C-suite and investors care about customer retention because it ultimately lowers their costs per customer.

On the flip side of things, understanding churn is important as well. In fact, being able to represent the “stickiness” of your product is one thing, but then being honest about the churn rate is key to understanding where you may need to make product/service enhancements to grow.

5. Marketing Originated or Influenced Customer Percentage

Marketing originated and marketing influenced ratios show what percentage of your new business is directly related to your marketing activities. Marketing originated percentages are calculated by dividing the number of new customers that responded to a marketing campaign in a period by the total number of new customers in that same period.

Marketing influenced customers are those that make a purchase after being nurtured by marketing campaigns at some point in the journey. In other words, marketing played a role, but may not have originated from the lead.

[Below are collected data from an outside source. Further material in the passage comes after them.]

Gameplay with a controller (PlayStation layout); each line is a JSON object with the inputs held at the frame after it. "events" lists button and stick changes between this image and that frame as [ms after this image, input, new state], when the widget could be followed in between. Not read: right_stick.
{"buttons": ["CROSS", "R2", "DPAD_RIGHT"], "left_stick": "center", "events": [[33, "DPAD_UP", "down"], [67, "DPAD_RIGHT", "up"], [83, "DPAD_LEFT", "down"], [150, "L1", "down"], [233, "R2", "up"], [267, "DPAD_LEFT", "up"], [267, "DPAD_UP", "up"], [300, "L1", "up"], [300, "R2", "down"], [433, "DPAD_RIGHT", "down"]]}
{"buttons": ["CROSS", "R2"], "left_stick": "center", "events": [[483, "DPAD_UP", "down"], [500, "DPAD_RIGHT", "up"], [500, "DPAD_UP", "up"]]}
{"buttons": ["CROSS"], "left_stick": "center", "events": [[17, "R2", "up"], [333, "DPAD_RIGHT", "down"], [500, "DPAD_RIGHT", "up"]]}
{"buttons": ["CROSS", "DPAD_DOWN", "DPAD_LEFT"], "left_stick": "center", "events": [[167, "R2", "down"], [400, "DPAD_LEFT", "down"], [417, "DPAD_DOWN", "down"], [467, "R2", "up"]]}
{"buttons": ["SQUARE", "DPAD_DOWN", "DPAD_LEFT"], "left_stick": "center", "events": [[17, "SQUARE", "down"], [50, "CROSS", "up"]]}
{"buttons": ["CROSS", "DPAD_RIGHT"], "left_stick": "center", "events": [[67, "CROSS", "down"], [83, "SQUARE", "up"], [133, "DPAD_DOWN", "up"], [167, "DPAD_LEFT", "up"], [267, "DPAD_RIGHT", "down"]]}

In both cases, you can look at the ratio of customers or of the total revenue, whichever makes more sense for your business.

Bottom line: turning the heads of investors and executives takes its own genre of marketing. You want to appeal to their needs and interests to get an optimal outcome, and that’s something that marketers already inherently know how to do.

Final Thoughts

Be concise with the metrics you present on. You want to show the growth of your product/service, but also paint an adequate picture of why another round of investment would help elevate growth initiatives, too.

Finally, be sure to also have reporting readily available that shows the week over week, month over month, and year over year growth. These reports can be used both internally and then externally when fundraising or reporting to the board as well.